TRAVAIL DEMANDÉ —
(a) D'après l'entretien sur la préparation des handballeuses, à partir de quelle date la deuxième étape a-t-elle concerné les trente joueuses listées par Olivier ?
(b) Prolongez l'entretien sur la préparation des handballeuses en enchaînant après sa dernière phrase.

En plus de cette séquence très individualisée, votre suivi ne s’arrête pas là, même si vous n’avez retrouvé les internationales que ce mois-ci ?
La deuxième étape en effet, qui a permis de préparer en amont le championnat d’Europe à venir, a concerné à partir du 28 août les trente filles listées par Olivier. Elles devaient me renvoyer toutes les semaines une sorte d’audit hebdomadaire de ce qu’elles avaient fait, en nombre d’entraînements de handball, en séances de musculation, éventuellement travail cardio physiologique, matchs, temps de jeu et blessures, enfin sans rentrer dans le détail car je ne suis pas médecin. Ce qui fait que j’ai chaque semaine un tableau de bord à jour, et lorsque l’on a démarré les stages de préparation en octobre, Olivier et Sébastien disposaient d’un état des lieux général du niveau de sollicitation sur les huit semaines en parallèle. La semaine dernière par exemple, nous avons aménagé le programme de certaines afin de les regénérer en quatre, cinq jours.

Est-ce aussi une organisation particulière, liée à une compétition exceptionnellement avancée d’un mois cet été ?

DONNÉES FOURNIES —
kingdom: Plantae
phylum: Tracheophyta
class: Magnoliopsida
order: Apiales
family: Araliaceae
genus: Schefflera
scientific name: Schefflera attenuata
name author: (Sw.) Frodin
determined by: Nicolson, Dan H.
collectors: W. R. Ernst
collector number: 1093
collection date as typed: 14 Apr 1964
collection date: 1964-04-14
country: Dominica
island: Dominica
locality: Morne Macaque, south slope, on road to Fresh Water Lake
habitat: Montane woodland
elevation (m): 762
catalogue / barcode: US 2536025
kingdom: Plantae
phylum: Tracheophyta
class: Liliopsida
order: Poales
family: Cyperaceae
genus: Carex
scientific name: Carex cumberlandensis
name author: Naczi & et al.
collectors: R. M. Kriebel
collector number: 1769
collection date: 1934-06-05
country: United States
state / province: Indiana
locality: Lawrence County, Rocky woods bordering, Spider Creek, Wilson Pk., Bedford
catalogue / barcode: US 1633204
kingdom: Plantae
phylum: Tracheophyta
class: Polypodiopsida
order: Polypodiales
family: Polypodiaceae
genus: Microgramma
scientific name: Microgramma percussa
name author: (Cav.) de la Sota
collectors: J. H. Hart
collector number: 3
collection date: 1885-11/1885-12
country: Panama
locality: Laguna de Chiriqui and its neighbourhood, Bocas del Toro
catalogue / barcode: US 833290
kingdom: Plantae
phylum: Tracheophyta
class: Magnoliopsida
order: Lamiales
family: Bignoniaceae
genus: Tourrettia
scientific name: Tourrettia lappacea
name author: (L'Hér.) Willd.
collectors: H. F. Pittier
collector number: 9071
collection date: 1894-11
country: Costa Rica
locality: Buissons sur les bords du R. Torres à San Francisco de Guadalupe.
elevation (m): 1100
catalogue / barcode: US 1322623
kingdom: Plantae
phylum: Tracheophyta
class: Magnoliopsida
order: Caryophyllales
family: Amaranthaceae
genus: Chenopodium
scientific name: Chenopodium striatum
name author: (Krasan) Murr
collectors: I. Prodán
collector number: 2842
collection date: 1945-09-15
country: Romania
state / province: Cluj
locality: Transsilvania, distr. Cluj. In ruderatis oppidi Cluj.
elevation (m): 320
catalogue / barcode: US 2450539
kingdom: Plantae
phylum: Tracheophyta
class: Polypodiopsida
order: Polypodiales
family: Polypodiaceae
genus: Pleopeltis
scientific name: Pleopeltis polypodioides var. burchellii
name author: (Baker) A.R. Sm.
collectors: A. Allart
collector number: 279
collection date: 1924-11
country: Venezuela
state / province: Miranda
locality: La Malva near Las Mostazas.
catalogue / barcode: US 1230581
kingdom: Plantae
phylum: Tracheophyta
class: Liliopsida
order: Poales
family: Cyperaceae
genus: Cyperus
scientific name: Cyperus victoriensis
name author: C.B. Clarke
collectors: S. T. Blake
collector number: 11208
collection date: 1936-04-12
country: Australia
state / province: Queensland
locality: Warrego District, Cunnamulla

CORRIGÉ —
(a) À partir du 28 août.

(b)
Non, c’est ce que l’on fait tous les ans, sauf que cette fois, nous sommes trois grosses semaines en avance. Ce qui n’est pas forcément inintéressant dans la quantité de travail, car l’on peut penser qu’elles sont moins impactées à ce stade, que sur un tournoi traditionnellement début décembre. Elles ont disputé quand même moins de match de championnat, de Ligue des champions, les organismes pourraient être moins entamés. Mais ce qui me questionne aujourd’hui, c’est le temps qu’elles passent dans les déplacements. Au-delà de toute polémique, c’est chronophage, fatiguant, des positions assises pas toujours très confortables sur le plan orthopédique. Il y a quelques filles qui ont autant de temps d’activités physiques que de déplacements, c’est à prendre sérieusement en compte. Tu le payes forcément à un moment ou un autre.

D’où l’organisation si pointue du staff médical de l’équipe de France depuis de nombreuses années déjà ?
La capacité à récupérer est au centre des préoccupations de notre staff médical hors pair en parallèle. Chaque soir après les repas à l’hôtel, c’est vingt minutes de massage pour chaque joueuse par exemple. Comme nous, eux ils ne négligent rien et contribuent énormément à la régénération des corps, parfois des âmes et surtout des énergies.

Tout cela dans le souci justement de bien gérer les énergies jusqu’à la fin de la compétition ?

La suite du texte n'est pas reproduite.